Avec une population mondiale en pleine croissance, la problématique de l’alimentation est primordiale. Si toutes ces zones étaient exploitées, cela permettrait de produire 15 milliards de tonnes de poisson, soit 100 fois la consommation mondiale actuelle. Il suffirait d’utiliser les zones les plus fertiles pour produire la quantité de poissons et crustacées consommée dans le monde à ce jour, soit moins de 0,015 % de la surface totale des océans.

Mais l'aquaculture pose des problèmes d'environnement. Déjà, ce n'est pas forcément l'alternative que l'on imagine à la surpêche. Car s'il existe des espèces herbivores, la plupart des élevages sont de carnivores, comme le saumon. Pour les nourrir, il faut pêcher des poissons sauvages, ensuite broyés pour faire des farines animales. «Aujourd'hui, environ 20 % des captures mondiales sont destinées à l'aquaculture», explique Frédéric Le Manach, directeur scientifique de l'association de protection des océans Bloom.

Autre problème : «L'aquaculture actuelle est industrielle, et elle pollue, explique François Chartier, chargé de la question des océans chez Greenpeace. Ils utilisent des pesticides, des antibiotiques, rejettent des déjections et utilisent tout l'oxygène des espaces utilisés. Ce sont exactement les mêmes problèmes que l'agriculture intensive.» De plus, «les zones identifiées par cette étude sont côtières. Or ce sont déjà les zones les plus polluées par l'homme, Cela risque d'ajouter encore au problème», s'inquiète Frédéric Le Manach.

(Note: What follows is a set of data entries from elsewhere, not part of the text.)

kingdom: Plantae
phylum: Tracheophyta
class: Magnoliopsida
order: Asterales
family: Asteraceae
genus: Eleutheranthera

Les législations des différents pays, plus ou moins protectrices de l'environnement doivent aussi être prises en compte. Et l'aquaculture ne représente pas nécessairement un tremplin économique. «Par exemple, le saumon produit au Chili l'est pour les marchés européen et nord-américain, continue François Chartier. Cela ne bénéficie pas forcément aux pays en développement ou aux petits pêcheurs locaux.»

Pour autant, les associations ne rejettent pas l'aquaculture en soi. «Pourquoi pas utiliser la bande littorale pour produire du poisson, tempère Frédéric Le Manach. Mais pas en production industrielle. Il faut une bonne aquaculture, pas trop dense et sans antibiotique. On peut utiliser des invendus alimentaires pour faire des élevages de larves, servant à nourrir les poissons. Il y a aussi l'aquaculture multitrophique intégrée, qui consiste à mettre plusieurs espèces ensemble : algues, huîtres, poissons… Toutes les espèces peuvent alors se nourrir et s'utiliser mutuellement.»